The normal quantile-quantile (Q-Q) plot is a visual assessment of how well residuals match what we would expect from a normal distribution. Outliers, skew, heavy and light-tailed aspects of distributions (all violations of normality) will show up in this plot.

Q-Q plot

A quantile-quantile (Q-Q) plot is a graphical technique to determine if two data sets come from populations with a common distribution. A Q-Q plot is a plot of the quantiles of the first data set against the quantiles of the second data set.

A quantile is the value at which a given percent of points is below that value. That is, the 0.3 quantile is the value at which 30% percent of the data fall below and 70% fall above that value.

The Q-Q-plot is formed by:
Vertical axis: Estimated quantiles from data set 1
Horizontal axis: Estimated quantiles from data set 2
Both axes are in units of their respective data sets. That is, the actual quantile level is not plotted. For a given point on the Q-Q plot, we know that the quantile level is the same for both points, but not what that quantile level actually is.

Normal Q-Q plot

A Normal Q-Q plot shows the “match” of an observed distribution with the theoretical normal distribution.

The Q-Q plots display the value of observed quantiles in the standardized residual distribution on the y-axis versus the quantiles of the theoretical normal distribution on the x-axis.

If the observed distribution of the residuals matches the shape of the normal distribution, then the plotted points should follow a 1-1 relationship.

If the points follow the displayed straight line that suggests that the residuals have a similar shape to a normal distribution. Some variation is expected around the line and some patterns of deviation are worse than others for our models.

Examples

  • Normal

The blue line shows where the points would fall if the dataset were normally distributed.

The points in the Q-Q plot form a relatively straight line since the quantiles of the dataset nearly match what the quantiles of the dataset would theoretically be if the dataset was normally distributed

  • Skewed right

Skewed right, most of the data is distributed on the left side with a long tail of data extending out to the right.

The last two theoretical quantiles for this dataset should be around 3, when in fact those quantiles are greater than 8.

The point’s trend upward shows that the actual quantiles are much greater than the theoretical quantiles, meaning that there is a greater concentration of data beyond the right side of a Gaussian distribution.

  • Skewed left

Skewed left, most of the data is distributed on the right side with a long tail of data extending out to the left.

There is more data to the left of the Gaussian distribution.

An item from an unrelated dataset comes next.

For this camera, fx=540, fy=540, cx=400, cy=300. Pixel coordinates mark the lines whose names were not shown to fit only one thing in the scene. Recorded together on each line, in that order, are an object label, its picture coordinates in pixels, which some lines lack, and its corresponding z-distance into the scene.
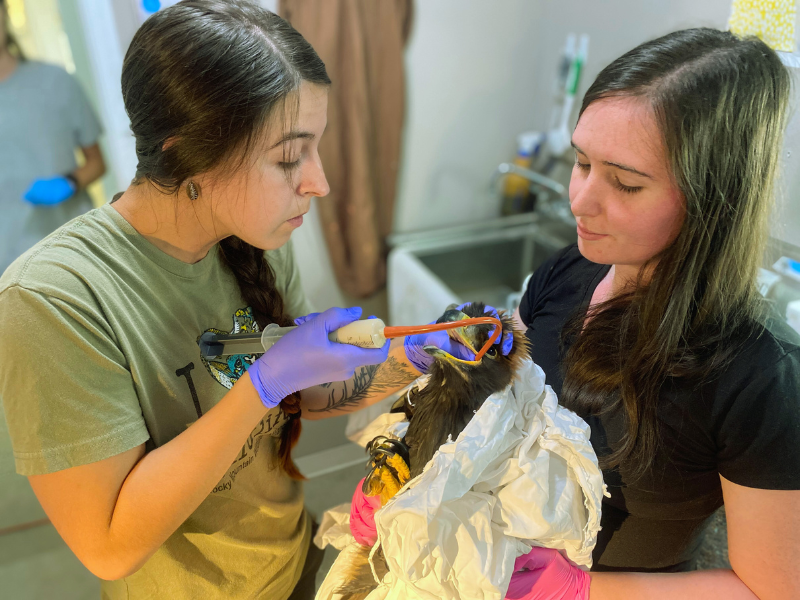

The points appear below the blue line because those quantiles occur at much lower values (between -9 and -4) compared to where those quantiles would be in a Gaussian distribution (between -4 and -2).

  • Fat tails

Fat tails, compared to the normal distribution there is more data located at the extremes of the distribution and less data in the center of the distribution.

In terms of quantiles this means that the first quantile is much less than the first theoretical quantile and the last quantile is greater than the last theoretical quantile.

  • Thin tails

Thin tails, there is more data concentrated in the center of the distribution and less data in the tails. These thin tails correspond to the first quantiles occurring at larger than expected values and the last quantiles occurring at less than expected values.